Required work:
Copy the lines below, beginning with the one that contains "notices? I was search for" and continuing through the final line, exactly as written and with no other lines.

Entries provided:
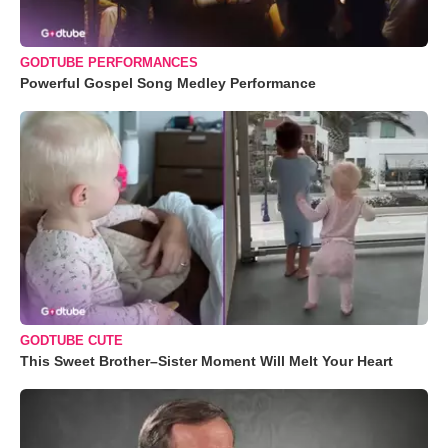
GODTUBE PERFORMANCES
Powerful Gospel Song Medley Performance
GODTUBE CUTE
This Sweet Brother–Sister Moment Will Melt Your Heart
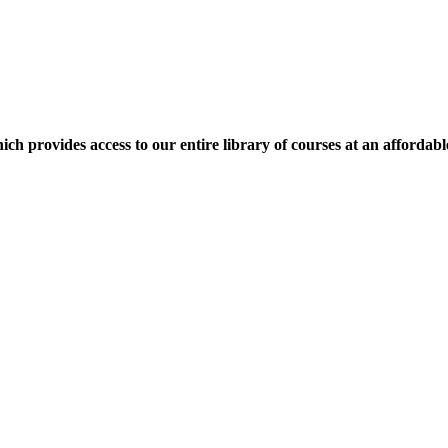
ich provides access to our entire library of courses at an affordabl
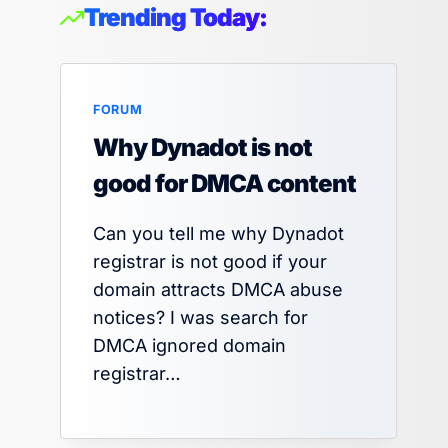
Trending Today:
FORUM
Why Dynadot is not
good for DMCA content
Can you tell me why Dynadot
registrar is not good if your
domain attracts DMCA abuse
notices? I was search for
DMCA ignored domain
registrar…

Completed task:
notices? I was search for
DMCA ignored domain
registrar…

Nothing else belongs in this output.